**What the task asks**
Look below for the line containing "the large boulder at pixel 23 63: 58.04". Reproduce it and every line after it exactly, and nothing more.

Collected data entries
__________________________________________________

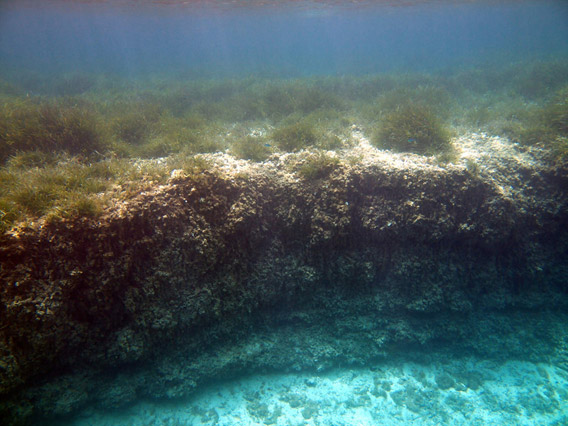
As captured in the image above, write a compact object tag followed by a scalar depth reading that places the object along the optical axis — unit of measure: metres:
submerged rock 3.99
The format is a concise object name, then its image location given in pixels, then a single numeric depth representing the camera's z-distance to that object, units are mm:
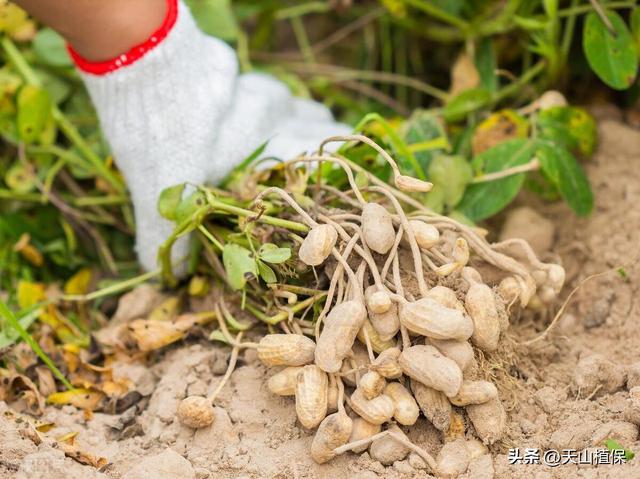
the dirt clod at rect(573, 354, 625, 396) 996
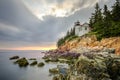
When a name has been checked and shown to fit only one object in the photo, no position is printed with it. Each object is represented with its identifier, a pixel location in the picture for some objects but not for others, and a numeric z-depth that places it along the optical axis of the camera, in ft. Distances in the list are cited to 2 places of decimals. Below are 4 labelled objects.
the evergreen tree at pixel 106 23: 65.17
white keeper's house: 104.23
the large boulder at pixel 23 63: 58.04
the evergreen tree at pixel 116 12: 75.58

__________________________________________________

**Output**
the large boulder at pixel 23 63: 58.04
the evergreen tree at pixel 116 12: 75.58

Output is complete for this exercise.